Dataset entries:
━━━

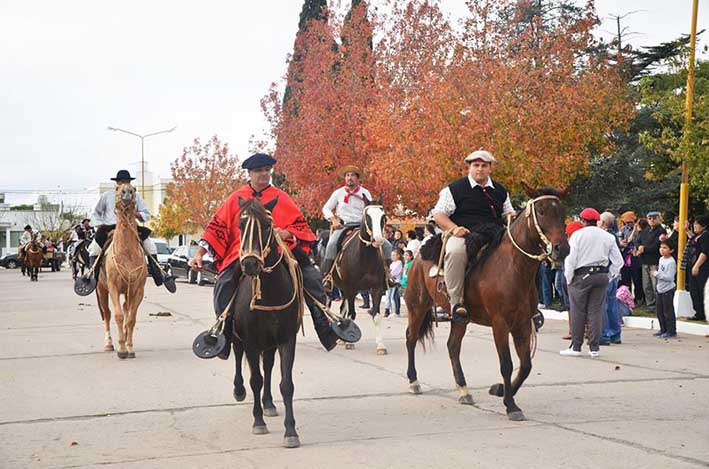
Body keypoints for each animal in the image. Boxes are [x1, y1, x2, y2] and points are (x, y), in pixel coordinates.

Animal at [406, 185, 568, 418]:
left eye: (562, 212)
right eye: (542, 211)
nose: (561, 249)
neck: (513, 267)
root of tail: (419, 256)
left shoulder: (522, 323)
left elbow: (526, 365)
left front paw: (500, 390)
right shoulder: (500, 323)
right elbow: (507, 364)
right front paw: (511, 405)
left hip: (459, 318)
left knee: (453, 346)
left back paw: (463, 390)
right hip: (417, 306)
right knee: (411, 339)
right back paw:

━━━

EXERCISE DESCRIPTION: Locate "right eye: (542, 211)" in the data above. Then repeat, exactly, its line and each line after it through the last, adding nothing.

EXERCISE RESPONSE:
right eye: (542, 211)
nose: (561, 249)
neck: (513, 267)
root of tail: (419, 256)
left shoulder: (522, 323)
left elbow: (526, 365)
left front paw: (500, 390)
right shoulder: (500, 323)
right elbow: (507, 364)
right front paw: (511, 405)
left hip: (459, 318)
left knee: (453, 346)
left back paw: (463, 390)
right hip: (417, 306)
right knee: (411, 339)
right back paw:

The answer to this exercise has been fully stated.